◆ WRITTEN INSTRUCTION ◆
Copy out word for word the lines of the records below, starting with the line that contains "elevation (m): 4700" and going on through the line that contains "elevation (m): 747", both ends included.

(Dataset rows)

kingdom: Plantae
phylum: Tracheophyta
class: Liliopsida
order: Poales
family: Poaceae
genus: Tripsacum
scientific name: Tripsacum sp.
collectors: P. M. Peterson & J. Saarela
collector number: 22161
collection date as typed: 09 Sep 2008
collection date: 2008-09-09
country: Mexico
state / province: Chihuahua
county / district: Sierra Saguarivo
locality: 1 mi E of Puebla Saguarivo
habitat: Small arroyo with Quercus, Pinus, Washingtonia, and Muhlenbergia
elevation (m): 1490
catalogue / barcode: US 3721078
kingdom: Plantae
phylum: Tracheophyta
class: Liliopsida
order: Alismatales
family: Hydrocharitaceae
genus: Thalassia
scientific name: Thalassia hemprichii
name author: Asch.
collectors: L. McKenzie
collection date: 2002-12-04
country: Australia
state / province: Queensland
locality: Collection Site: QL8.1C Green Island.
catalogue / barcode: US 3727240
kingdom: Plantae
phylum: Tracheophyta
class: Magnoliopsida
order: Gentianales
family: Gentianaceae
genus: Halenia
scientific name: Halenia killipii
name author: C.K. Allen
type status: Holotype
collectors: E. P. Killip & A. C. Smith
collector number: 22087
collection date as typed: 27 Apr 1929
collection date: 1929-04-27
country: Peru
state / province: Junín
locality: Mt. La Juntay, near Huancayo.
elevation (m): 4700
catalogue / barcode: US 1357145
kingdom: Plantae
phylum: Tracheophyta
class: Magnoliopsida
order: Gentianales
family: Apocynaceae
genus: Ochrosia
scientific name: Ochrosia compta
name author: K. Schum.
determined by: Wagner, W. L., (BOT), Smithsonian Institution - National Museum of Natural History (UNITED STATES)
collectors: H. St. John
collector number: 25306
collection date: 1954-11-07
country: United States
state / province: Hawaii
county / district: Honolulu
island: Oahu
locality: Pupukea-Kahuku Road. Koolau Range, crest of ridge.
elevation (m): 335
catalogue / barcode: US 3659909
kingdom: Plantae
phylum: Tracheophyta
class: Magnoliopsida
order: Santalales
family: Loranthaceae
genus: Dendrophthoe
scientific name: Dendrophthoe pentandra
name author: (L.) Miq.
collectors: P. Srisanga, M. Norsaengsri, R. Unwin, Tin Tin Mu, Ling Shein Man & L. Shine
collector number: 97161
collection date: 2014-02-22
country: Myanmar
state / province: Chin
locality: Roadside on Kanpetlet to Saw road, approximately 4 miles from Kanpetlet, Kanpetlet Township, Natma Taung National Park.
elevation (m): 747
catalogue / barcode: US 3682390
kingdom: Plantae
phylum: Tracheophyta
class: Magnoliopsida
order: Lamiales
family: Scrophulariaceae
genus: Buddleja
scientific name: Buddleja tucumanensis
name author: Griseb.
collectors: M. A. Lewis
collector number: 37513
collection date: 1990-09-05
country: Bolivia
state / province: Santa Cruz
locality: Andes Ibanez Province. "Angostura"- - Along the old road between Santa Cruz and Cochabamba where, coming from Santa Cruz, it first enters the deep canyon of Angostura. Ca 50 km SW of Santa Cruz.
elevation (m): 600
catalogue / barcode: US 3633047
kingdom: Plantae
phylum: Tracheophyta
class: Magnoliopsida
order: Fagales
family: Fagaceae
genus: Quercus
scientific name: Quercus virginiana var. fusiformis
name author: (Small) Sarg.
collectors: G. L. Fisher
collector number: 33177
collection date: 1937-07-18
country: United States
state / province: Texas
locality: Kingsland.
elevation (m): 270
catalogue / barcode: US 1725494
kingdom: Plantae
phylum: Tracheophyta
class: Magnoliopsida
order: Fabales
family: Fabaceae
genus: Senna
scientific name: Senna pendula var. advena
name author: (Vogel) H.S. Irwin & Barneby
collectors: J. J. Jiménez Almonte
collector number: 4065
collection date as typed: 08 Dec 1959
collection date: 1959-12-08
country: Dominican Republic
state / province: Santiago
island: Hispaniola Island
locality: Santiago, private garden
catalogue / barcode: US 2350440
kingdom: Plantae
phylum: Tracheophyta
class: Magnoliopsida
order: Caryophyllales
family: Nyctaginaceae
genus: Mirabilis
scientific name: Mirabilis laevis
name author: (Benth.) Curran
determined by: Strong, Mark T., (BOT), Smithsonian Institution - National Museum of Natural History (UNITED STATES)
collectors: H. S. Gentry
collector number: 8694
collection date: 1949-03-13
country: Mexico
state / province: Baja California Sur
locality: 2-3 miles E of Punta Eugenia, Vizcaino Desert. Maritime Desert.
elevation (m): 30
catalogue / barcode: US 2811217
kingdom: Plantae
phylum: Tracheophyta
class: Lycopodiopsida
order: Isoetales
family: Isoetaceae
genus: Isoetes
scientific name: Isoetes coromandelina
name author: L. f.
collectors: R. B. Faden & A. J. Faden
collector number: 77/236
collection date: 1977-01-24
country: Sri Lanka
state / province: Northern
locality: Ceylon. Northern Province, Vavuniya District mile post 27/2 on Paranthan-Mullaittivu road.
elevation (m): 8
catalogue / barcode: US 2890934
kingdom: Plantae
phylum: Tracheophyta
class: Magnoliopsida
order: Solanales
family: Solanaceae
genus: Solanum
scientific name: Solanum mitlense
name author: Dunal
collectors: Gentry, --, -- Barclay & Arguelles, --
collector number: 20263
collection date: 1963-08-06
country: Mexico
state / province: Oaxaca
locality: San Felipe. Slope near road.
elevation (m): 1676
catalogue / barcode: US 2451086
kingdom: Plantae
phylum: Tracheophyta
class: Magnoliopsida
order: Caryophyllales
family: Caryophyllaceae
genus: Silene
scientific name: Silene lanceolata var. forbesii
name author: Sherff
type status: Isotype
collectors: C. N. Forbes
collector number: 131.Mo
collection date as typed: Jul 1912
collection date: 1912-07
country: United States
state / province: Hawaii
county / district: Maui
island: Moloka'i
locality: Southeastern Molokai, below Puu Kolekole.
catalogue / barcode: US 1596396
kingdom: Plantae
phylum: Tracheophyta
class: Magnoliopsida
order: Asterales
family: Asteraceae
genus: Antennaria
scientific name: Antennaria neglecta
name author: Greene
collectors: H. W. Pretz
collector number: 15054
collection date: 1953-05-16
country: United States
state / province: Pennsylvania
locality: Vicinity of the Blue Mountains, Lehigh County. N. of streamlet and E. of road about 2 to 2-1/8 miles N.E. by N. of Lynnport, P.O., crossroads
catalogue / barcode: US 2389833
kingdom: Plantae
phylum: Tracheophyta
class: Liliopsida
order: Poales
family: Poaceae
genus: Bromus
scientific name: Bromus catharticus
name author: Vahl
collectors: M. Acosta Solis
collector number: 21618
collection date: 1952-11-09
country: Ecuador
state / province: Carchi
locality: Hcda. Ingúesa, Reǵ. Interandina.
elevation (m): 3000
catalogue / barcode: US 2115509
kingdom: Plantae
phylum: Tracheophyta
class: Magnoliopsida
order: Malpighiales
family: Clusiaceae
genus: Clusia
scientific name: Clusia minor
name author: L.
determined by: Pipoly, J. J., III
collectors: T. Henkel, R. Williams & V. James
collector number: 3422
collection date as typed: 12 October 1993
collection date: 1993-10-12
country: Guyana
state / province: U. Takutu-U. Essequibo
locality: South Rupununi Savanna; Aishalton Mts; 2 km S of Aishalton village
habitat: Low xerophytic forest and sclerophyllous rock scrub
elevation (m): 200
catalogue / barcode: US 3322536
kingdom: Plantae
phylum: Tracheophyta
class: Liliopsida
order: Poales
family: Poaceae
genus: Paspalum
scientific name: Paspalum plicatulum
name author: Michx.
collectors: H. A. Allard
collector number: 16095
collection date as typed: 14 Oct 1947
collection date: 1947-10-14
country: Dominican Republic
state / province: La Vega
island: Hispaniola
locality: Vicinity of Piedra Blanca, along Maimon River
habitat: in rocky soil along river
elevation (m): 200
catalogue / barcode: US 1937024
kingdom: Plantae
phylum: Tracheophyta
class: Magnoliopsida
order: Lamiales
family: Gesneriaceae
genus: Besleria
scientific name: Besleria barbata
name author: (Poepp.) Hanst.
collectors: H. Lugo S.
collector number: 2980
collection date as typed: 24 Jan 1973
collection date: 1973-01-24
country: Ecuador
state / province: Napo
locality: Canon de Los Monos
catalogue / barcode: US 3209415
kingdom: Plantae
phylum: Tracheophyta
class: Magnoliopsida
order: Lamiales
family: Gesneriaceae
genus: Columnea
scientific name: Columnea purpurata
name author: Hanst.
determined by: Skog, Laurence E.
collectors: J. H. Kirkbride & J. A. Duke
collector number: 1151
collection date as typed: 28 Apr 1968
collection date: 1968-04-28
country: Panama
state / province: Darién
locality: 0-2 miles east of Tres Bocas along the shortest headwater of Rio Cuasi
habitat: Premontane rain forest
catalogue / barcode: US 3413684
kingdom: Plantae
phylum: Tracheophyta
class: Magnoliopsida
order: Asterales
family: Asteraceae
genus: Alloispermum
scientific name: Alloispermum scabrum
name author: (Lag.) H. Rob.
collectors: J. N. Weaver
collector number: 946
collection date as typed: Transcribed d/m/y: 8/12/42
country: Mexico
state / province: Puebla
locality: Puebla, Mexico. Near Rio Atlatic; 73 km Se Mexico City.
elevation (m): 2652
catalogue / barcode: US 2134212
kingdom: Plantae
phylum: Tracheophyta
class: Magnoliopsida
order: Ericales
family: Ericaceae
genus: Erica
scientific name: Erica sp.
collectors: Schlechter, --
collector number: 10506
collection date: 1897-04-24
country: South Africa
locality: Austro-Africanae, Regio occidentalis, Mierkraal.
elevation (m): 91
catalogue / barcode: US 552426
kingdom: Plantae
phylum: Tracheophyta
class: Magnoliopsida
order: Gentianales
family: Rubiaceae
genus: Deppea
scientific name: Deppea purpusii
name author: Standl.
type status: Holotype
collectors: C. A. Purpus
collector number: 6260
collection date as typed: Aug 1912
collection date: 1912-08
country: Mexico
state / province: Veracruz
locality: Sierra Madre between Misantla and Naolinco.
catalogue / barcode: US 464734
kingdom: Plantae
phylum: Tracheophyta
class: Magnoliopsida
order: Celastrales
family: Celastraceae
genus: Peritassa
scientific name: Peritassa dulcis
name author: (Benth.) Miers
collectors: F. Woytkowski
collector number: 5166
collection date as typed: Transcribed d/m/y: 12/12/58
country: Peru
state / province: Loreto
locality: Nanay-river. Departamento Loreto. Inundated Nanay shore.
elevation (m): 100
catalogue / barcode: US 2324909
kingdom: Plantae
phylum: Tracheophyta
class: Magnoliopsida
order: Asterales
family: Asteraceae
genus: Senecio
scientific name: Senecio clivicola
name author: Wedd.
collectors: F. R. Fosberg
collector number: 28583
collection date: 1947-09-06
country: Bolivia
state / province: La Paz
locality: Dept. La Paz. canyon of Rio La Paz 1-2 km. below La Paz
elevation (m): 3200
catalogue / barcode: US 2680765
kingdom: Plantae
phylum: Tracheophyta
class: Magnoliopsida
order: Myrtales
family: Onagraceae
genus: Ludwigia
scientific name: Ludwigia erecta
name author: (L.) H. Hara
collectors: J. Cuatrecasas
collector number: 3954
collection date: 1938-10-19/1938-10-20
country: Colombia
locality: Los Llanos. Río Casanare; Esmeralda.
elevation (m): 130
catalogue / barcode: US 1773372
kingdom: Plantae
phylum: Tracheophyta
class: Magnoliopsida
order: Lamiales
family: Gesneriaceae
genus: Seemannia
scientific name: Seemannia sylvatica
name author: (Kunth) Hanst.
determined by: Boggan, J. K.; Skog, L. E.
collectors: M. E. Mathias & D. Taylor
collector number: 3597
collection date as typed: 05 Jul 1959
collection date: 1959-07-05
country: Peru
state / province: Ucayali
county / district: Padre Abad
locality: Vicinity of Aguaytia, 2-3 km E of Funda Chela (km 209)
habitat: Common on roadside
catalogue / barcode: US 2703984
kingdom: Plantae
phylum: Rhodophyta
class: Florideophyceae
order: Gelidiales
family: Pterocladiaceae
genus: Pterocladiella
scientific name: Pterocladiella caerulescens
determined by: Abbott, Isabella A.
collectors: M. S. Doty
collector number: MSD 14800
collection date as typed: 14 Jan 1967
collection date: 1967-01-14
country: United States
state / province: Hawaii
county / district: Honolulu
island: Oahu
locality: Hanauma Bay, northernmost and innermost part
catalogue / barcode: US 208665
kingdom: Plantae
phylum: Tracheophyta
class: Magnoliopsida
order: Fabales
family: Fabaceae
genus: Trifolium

◆ TASK SOLUTION ◆
elevation (m): 4700
catalogue / barcode: US 1357145
kingdom: Plantae
phylum: Tracheophyta
class: Magnoliopsida
order: Gentianales
family: Apocynaceae
genus: Ochrosia
scientific name: Ochrosia compta
name author: K. Schum.
determined by: Wagner, W. L., (BOT), Smithsonian Institution - National Museum of Natural History (UNITED STATES)
collectors: H. St. John
collector number: 25306
collection date: 1954-11-07
country: United States
state / province: Hawaii
county / district: Honolulu
island: Oahu
locality: Pupukea-Kahuku Road. Koolau Range, crest of ridge.
elevation (m): 335
catalogue / barcode: US 3659909
kingdom: Plantae
phylum: Tracheophyta
class: Magnoliopsida
order: Santalales
family: Loranthaceae
genus: Dendrophthoe
scientific name: Dendrophthoe pentandra
name author: (L.) Miq.
collectors: P. Srisanga, M. Norsaengsri, R. Unwin, Tin Tin Mu, Ling Shein Man & L. Shine
collector number: 97161
collection date: 2014-02-22
country: Myanmar
state / province: Chin
locality: Roadside on Kanpetlet to Saw road, approximately 4 miles from Kanpetlet, Kanpetlet Township, Natma Taung National Park.
elevation (m): 747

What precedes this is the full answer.